▶ **Exercise instructions**
Convert the material below into a JSON list of strings, with one string for each line. Skip blank lines and leave the pictures out.

▶ **Dataset items**

———

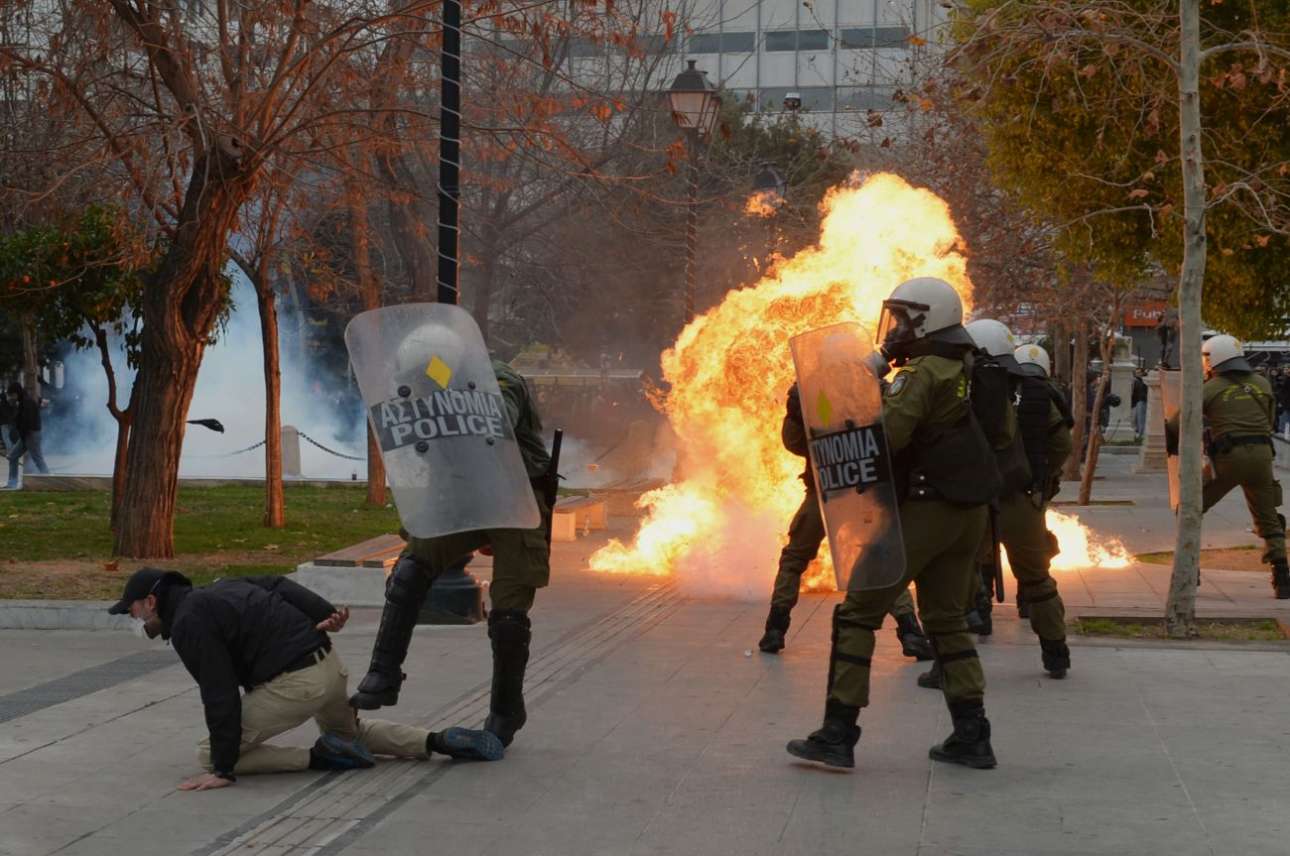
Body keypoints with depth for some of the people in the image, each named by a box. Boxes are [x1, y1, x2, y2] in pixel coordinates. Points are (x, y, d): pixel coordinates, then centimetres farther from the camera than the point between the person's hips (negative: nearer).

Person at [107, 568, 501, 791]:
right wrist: (324, 616, -1)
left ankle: (318, 757, -6)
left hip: (295, 682, -9)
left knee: (209, 754, 2)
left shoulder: (188, 624, -8)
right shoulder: (221, 590, 20)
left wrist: (223, 768, -12)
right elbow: (279, 585, 11)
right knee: (351, 733, 36)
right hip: (329, 664, 9)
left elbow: (220, 696, -15)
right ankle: (442, 741, 16)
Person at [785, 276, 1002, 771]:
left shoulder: (921, 374, -13)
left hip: (927, 507, -9)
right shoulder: (961, 369, 15)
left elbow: (887, 432, -26)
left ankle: (837, 735, -4)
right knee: (946, 619, 17)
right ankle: (972, 736, 14)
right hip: (969, 512, 9)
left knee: (858, 613, -3)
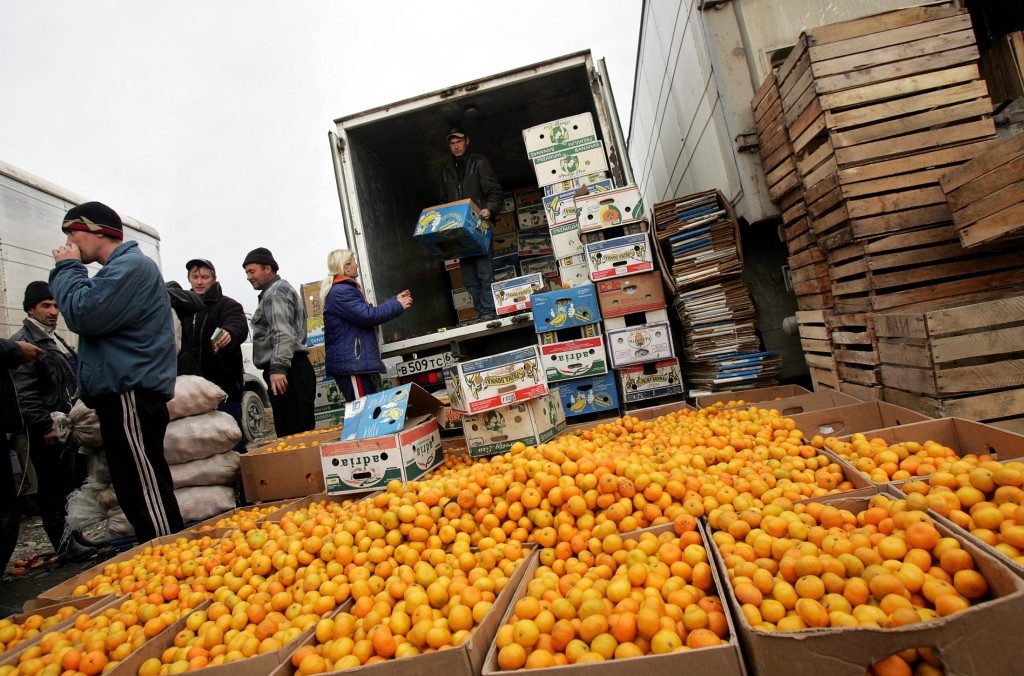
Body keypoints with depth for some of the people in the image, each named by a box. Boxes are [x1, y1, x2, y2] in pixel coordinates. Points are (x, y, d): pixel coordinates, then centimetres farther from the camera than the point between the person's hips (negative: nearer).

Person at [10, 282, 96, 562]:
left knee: (74, 485, 15)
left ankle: (75, 536, 27)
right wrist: (44, 426, -20)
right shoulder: (23, 342, -10)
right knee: (57, 491, -2)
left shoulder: (56, 340, 19)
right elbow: (23, 393, -17)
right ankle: (65, 546, 6)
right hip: (49, 432, -9)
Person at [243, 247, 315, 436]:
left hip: (288, 372, -11)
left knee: (292, 434, -12)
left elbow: (283, 333, -20)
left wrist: (278, 368, -28)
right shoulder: (283, 289, 27)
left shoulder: (276, 292, -6)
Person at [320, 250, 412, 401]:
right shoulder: (341, 291, -12)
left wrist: (395, 300, 28)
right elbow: (367, 316, -18)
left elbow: (369, 311, 30)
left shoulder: (344, 288, 24)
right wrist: (397, 305, -6)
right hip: (350, 364, -11)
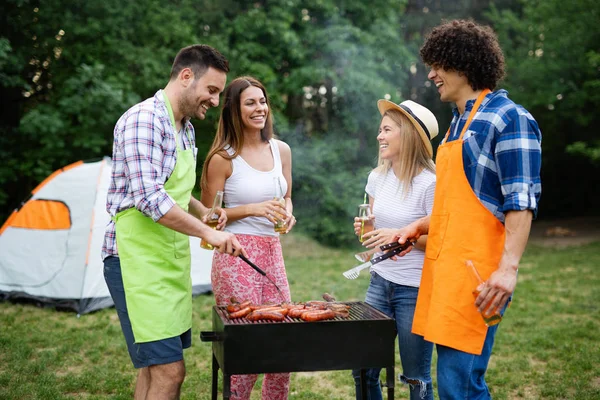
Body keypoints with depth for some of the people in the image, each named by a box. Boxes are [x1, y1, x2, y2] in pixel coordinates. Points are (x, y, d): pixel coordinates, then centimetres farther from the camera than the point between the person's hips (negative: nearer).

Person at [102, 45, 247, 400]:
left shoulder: (185, 129, 15)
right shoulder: (144, 119, -15)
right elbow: (149, 198, -24)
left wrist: (205, 212, 8)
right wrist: (206, 233, -22)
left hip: (172, 260, 10)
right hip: (139, 260, -9)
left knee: (156, 367, 14)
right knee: (170, 371, -11)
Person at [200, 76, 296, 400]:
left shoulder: (281, 150, 9)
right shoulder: (222, 158, -8)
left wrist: (287, 213, -1)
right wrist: (252, 209, -16)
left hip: (272, 253, 6)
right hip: (236, 255, -6)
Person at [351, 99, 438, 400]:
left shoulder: (429, 184, -15)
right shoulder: (378, 177, 5)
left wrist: (401, 235, -23)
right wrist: (364, 229, -2)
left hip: (415, 289, -6)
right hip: (380, 282, 6)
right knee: (362, 371, 9)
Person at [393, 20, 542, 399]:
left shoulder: (507, 118, -8)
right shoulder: (459, 122, 19)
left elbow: (521, 200, -15)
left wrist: (508, 267, -24)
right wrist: (421, 226, 16)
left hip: (475, 273, -9)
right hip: (445, 268, 9)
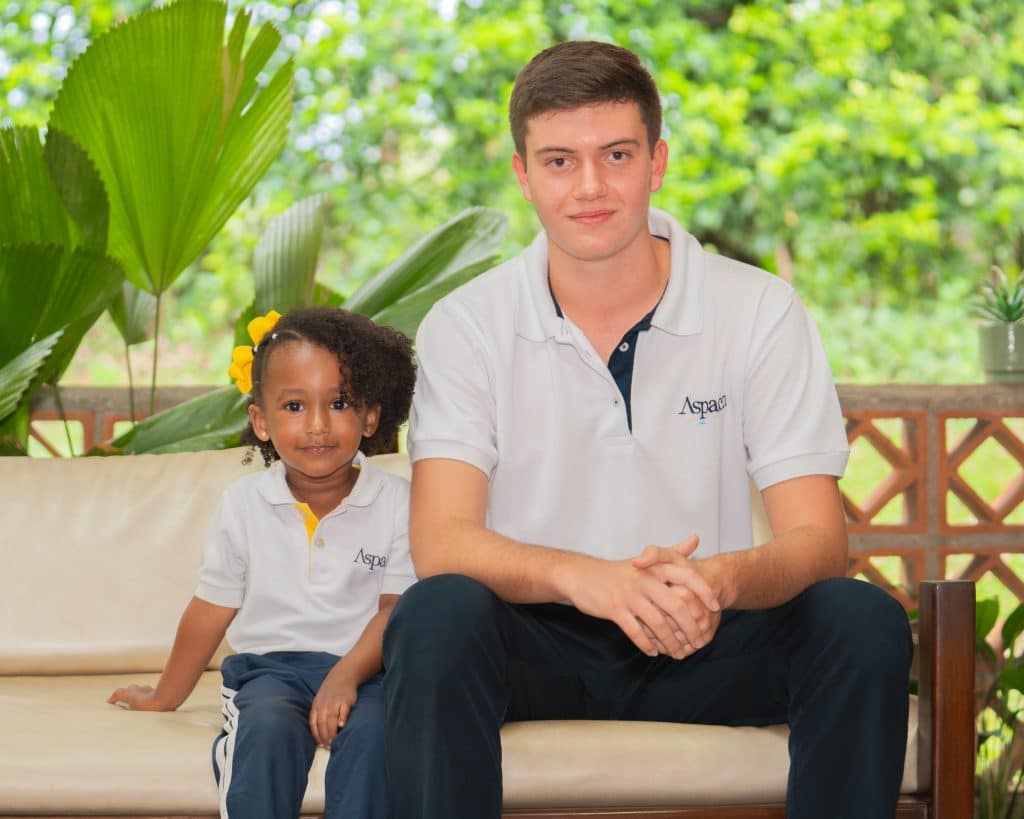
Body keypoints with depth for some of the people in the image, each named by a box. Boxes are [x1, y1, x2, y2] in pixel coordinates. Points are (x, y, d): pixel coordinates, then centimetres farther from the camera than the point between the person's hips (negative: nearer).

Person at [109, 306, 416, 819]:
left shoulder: (395, 502, -2)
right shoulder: (244, 504, 4)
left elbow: (396, 607, -6)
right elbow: (211, 611, 13)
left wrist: (346, 675, -24)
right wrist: (164, 699, 21)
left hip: (363, 666, -1)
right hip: (271, 665, 1)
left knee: (371, 729, -33)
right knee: (268, 726, -32)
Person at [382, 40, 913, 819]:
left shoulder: (761, 311, -5)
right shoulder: (467, 324, -5)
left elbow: (816, 539, -10)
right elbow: (440, 540, -16)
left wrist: (723, 580, -35)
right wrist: (581, 577, -37)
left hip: (702, 643, 1)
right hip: (536, 642, -1)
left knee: (864, 621, -26)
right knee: (436, 615, -32)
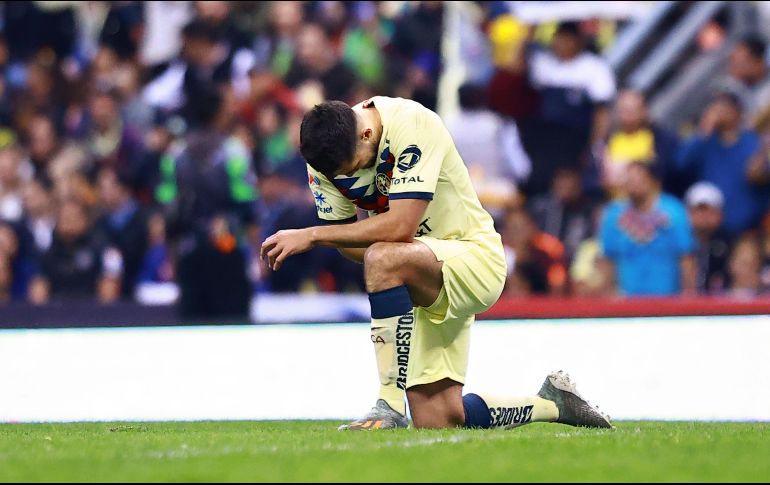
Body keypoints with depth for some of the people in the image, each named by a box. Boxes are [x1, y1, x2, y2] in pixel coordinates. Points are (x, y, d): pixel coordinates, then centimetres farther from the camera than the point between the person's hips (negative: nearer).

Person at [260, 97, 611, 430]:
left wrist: (311, 236, -29)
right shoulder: (326, 155, -5)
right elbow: (346, 238, -1)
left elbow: (401, 226, -32)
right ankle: (552, 403, 23)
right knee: (438, 421, -2)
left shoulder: (412, 124, -24)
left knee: (382, 258, -38)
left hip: (473, 254, -7)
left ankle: (390, 406, -31)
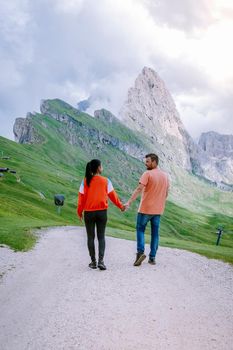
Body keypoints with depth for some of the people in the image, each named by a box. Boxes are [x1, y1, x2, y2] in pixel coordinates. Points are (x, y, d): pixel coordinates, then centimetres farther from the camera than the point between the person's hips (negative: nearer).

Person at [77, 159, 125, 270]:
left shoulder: (85, 181, -4)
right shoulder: (106, 181, -3)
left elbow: (81, 197, -4)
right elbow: (112, 195, 2)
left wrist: (79, 211, 7)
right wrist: (120, 206, 16)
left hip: (89, 212, 0)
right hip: (102, 212, 0)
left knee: (90, 237, 11)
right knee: (101, 237, 8)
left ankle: (93, 262, 15)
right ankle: (101, 261, -3)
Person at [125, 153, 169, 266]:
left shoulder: (147, 174, -12)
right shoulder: (165, 175, 8)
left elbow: (139, 189, -21)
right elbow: (166, 193, 14)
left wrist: (129, 202, -24)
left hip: (146, 208, -5)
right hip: (158, 210, 6)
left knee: (140, 229, 7)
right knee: (155, 233, 10)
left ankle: (140, 252, -8)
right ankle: (152, 257, 13)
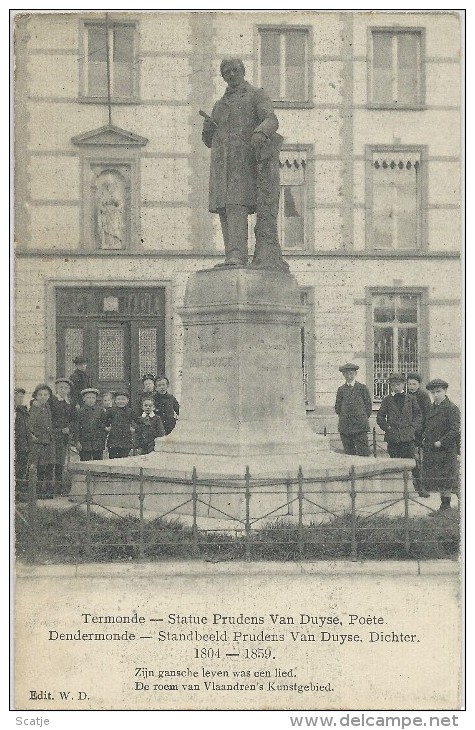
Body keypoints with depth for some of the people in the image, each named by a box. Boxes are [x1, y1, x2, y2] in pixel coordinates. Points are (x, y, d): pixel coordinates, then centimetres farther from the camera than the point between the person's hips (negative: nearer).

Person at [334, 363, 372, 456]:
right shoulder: (341, 390, 10)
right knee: (348, 453, 3)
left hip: (360, 427, -2)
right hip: (345, 427, 2)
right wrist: (343, 418, 9)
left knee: (363, 454, -8)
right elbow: (337, 407, 17)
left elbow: (369, 406, 9)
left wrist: (362, 419, 6)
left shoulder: (362, 388, 6)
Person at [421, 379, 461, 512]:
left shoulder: (451, 408, -10)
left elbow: (455, 430, -16)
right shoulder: (432, 408, 13)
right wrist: (424, 438, 7)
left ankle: (446, 504, 6)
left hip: (446, 451, -7)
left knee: (446, 481, -1)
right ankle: (443, 503, 16)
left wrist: (441, 442, -18)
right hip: (431, 451, 7)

———

▶ **Your solution**
[
  "Body keypoints with depth for some of the people in the image, each named by a box. Boxes are [x1, y1, x2, y2] in pixel coordinates. Points are (x, y, d): pixel coordinates, then centimetres farther from the camera than the point between the person's hips (negative: nearer).",
  "Person at [107, 568, 501, 791]:",
  "right wrist: (324, 616, -1)",
  "left ankle: (318, 757, -6)",
  "left hip: (295, 682, -9)",
  "left knee: (209, 754, 2)",
  "left shoulder: (188, 624, -8)",
  "right shoulder: (221, 590, 20)",
  "left wrist: (223, 768, -12)",
  "right elbow: (279, 585, 11)",
  "right knee: (351, 733, 36)",
  "right hip: (329, 664, 9)",
  "left elbow: (220, 696, -15)",
  "right ankle: (442, 741, 16)",
  "Person at [785, 276, 1002, 771]:",
  "left shoulder: (921, 374, -13)",
  "left hip: (927, 507, -9)",
  "right shoulder: (961, 369, 15)",
  "left elbow: (887, 432, -26)",
  "left ankle: (837, 735, -4)",
  "right knee: (946, 619, 17)",
  "right ankle: (972, 736, 14)",
  "right hip: (969, 512, 9)",
  "left knee: (858, 613, -3)",
  "Body keypoints with depth for some of the people in the image, each named by a box. Boxes are [x1, y1, x2, y2] in pixel coordinates. Points are (x, y, d): pixel coordinates, then centimetres farther from the camera than the point between the person's hips (negative: nearer).",
  "Person at [10, 282, 96, 562]:",
  "left knee: (74, 485, 15)",
  "left ankle: (75, 536, 27)",
  "right wrist: (44, 426, -20)",
  "right shoulder: (23, 342, -10)",
  "right knee: (57, 491, -2)",
  "left shoulder: (56, 340, 19)",
  "right elbow: (23, 393, -17)",
  "right ankle: (65, 546, 6)",
  "right hip: (49, 432, -9)",
  "Person at [243, 247, 315, 436]:",
  "left hip: (288, 372, -11)",
  "left knee: (292, 434, -12)",
  "left elbow: (283, 333, -20)",
  "left wrist: (278, 368, -28)",
  "right shoulder: (283, 289, 27)",
  "left shoulder: (276, 292, -6)",
  "Person at [320, 250, 412, 401]:",
  "right shoulder: (341, 291, -12)",
  "left wrist: (395, 300, 28)",
  "right elbow: (367, 316, -18)",
  "left elbow: (369, 311, 30)",
  "left shoulder: (344, 288, 24)",
  "right wrist: (397, 305, -6)",
  "right hip: (350, 364, -11)",
  "Body keypoints with depth for some of the people in the image, each named by a box. Boxes are [x1, y1, x2, y2] in pixel coordinates. Points are (x, y, d): pixel coordinates, then centimetres farther from the camera than the point between the person's hips (negative: nearer).",
  "Person at [102, 45, 247, 400]:",
  "left shoulder: (185, 129, 15)",
  "right shoulder: (144, 119, -15)",
  "right elbow: (149, 198, -24)",
  "left wrist: (205, 212, 8)",
  "right wrist: (206, 233, -22)",
  "left hip: (172, 260, 10)",
  "right hip: (139, 260, -9)",
  "left knee: (156, 367, 14)",
  "right knee: (170, 371, -11)",
  "Person at [200, 76, 296, 400]:",
  "left shoulder: (281, 150, 9)",
  "right shoulder: (222, 158, -8)",
  "left wrist: (287, 213, -1)",
  "right wrist: (252, 209, -16)",
  "left hip: (272, 253, 6)",
  "right hip: (236, 255, -6)",
  "Person at [351, 99, 438, 400]:",
  "left shoulder: (429, 184, -15)",
  "right shoulder: (378, 177, 5)",
  "left wrist: (401, 235, -23)",
  "right wrist: (364, 229, -2)",
  "left hip: (415, 289, -6)",
  "right hip: (380, 282, 6)",
  "right knee: (362, 371, 9)",
  "Person at [393, 20, 542, 399]:",
  "left shoulder: (507, 118, -8)",
  "right shoulder: (459, 122, 19)",
  "left elbow: (521, 200, -15)",
  "left wrist: (508, 267, -24)",
  "right wrist: (421, 226, 16)",
  "left hip: (475, 273, -9)",
  "right hip: (445, 268, 9)",
  "Body keypoints with depth for some of the people in the image, each named by a box. Boxes are [x1, y1, x2, y2] in pixel coordinates. Points are (x, y, d): pixel coordinates, then centimetres farther from the camera than the point between the person's hips (negative: nearer).",
  "Person at [109, 306, 416, 819]:",
  "left shoulder: (395, 502, -2)",
  "right shoulder: (244, 504, 4)",
  "left elbow: (396, 607, -6)",
  "right elbow: (211, 611, 13)",
  "left wrist: (346, 675, -24)",
  "right wrist: (164, 699, 21)",
  "left hip: (363, 666, -1)",
  "right hip: (271, 665, 1)",
  "left knee: (371, 729, -33)",
  "right knee: (268, 726, -32)",
  "Person at [382, 40, 913, 819]:",
  "left shoulder: (761, 311, -5)",
  "right shoulder: (467, 324, -5)",
  "left elbow: (816, 539, -10)",
  "right elbow: (440, 540, -16)",
  "left wrist: (723, 580, -35)",
  "right wrist: (581, 577, -37)",
  "left hip: (702, 643, 1)",
  "right hip: (536, 642, -1)",
  "left knee: (864, 621, -26)",
  "right knee: (436, 615, -32)",
  "Body keypoints with depth for some of the people in the image, each named by a box. Boxes are [x1, y1, x2, y2] in pixel coordinates. Points are (x, y, d): pixel coordinates, then centimetres farther from the camera than the point between the person's hips (negative: nearer).",
  "Person at [260, 97, 611, 430]:",
  "left wrist: (311, 236, -29)",
  "right shoulder: (326, 155, -5)",
  "right elbow: (346, 238, -1)",
  "left elbow: (401, 226, -32)",
  "right ankle: (552, 403, 23)",
  "right knee: (438, 421, -2)",
  "left shoulder: (412, 124, -24)",
  "left knee: (382, 258, -38)",
  "left hip: (473, 254, -7)",
  "left ankle: (390, 406, -31)",
  "Body keypoints with depth for some of the people in the image, each named by a box. Boxes are [x1, y1, x2, y2] in pixel coordinates. Points are (x, y, d): pixel coordinates, then centimetres farther from the camera than the point between the person's hips (negative: nearer).",
  "Person at [77, 159, 125, 270]:",
  "left shoulder: (85, 181, -4)",
  "right shoulder: (106, 181, -3)",
  "left elbow: (81, 197, -4)",
  "right elbow: (112, 195, 2)",
  "left wrist: (79, 211, 7)",
  "right wrist: (120, 206, 16)",
  "left hip: (89, 212, 0)",
  "right hip: (102, 212, 0)",
  "left knee: (90, 237, 11)",
  "right knee: (101, 237, 8)",
  "left ankle: (93, 262, 15)",
  "right ankle: (101, 261, -3)",
  "Person at [125, 153, 169, 266]:",
  "left shoulder: (147, 174, -12)",
  "right shoulder: (165, 175, 8)",
  "left elbow: (139, 189, -21)",
  "right elbow: (166, 193, 14)",
  "left wrist: (129, 202, -24)",
  "left hip: (146, 208, -5)",
  "right hip: (158, 210, 6)",
  "left knee: (140, 229, 7)",
  "right knee: (155, 233, 10)",
  "left ankle: (140, 252, -8)",
  "right ankle: (152, 257, 13)",
  "Body keypoints with depth for some of the people in the image, each named by a box. Boxes are [x1, y1, x2, y2] in pixel coordinates. Points are (x, y, d): pixel coordinates, then centimetres farther from the camera than the point between the person's hips (negative: nearer).",
  "Person at [334, 363, 372, 456]:",
  "right shoulder: (341, 390, 10)",
  "right knee: (348, 453, 3)",
  "left hip: (360, 427, -2)",
  "right hip: (345, 427, 2)",
  "right wrist: (343, 418, 9)",
  "left knee: (363, 454, -8)",
  "right elbow: (337, 407, 17)",
  "left elbow: (369, 406, 9)",
  "left wrist: (362, 419, 6)",
  "left shoulder: (362, 388, 6)",
  "Person at [421, 379, 461, 512]:",
  "left shoulder: (451, 408, -10)",
  "left elbow: (455, 430, -16)",
  "right shoulder: (432, 408, 13)",
  "right wrist: (424, 438, 7)",
  "left ankle: (446, 504, 6)",
  "left hip: (446, 451, -7)",
  "left knee: (446, 481, -1)",
  "right ankle: (443, 503, 16)",
  "left wrist: (441, 442, -18)",
  "right hip: (431, 451, 7)"
]